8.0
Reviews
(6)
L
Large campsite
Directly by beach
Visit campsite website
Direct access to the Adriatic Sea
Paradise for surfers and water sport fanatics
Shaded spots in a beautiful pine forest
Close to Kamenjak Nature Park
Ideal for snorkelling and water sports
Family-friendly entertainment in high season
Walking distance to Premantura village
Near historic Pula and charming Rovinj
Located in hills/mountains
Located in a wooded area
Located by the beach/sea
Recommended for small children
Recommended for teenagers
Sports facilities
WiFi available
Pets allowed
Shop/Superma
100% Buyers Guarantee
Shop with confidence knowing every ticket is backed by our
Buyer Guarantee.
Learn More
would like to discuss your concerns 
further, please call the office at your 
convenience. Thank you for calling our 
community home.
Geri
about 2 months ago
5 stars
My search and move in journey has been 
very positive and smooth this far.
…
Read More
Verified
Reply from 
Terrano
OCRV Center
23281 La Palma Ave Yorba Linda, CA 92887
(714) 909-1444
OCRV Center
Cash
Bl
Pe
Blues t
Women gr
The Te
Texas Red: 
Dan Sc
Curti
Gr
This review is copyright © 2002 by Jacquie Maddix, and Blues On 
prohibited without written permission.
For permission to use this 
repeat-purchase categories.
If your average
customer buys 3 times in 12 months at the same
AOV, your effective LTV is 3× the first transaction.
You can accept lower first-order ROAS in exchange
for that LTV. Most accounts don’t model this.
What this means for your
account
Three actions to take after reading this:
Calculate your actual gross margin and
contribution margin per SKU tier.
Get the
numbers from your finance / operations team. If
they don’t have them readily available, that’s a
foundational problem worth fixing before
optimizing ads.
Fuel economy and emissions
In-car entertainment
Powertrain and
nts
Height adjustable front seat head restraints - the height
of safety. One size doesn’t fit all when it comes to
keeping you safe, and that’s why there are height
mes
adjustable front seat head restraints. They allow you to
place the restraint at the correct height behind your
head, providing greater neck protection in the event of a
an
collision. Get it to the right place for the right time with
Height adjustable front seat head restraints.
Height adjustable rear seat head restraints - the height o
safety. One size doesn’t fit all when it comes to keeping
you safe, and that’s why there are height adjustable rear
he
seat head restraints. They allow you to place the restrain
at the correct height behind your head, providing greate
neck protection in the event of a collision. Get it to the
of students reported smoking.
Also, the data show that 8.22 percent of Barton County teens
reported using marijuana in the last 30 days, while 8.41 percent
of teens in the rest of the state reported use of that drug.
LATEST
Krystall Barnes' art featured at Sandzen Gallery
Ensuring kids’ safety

(What the task asks):
Your task is to list each line of the records with the word "Recommended".

(Result of the task):
Recommended for small children
Recommended for teenagers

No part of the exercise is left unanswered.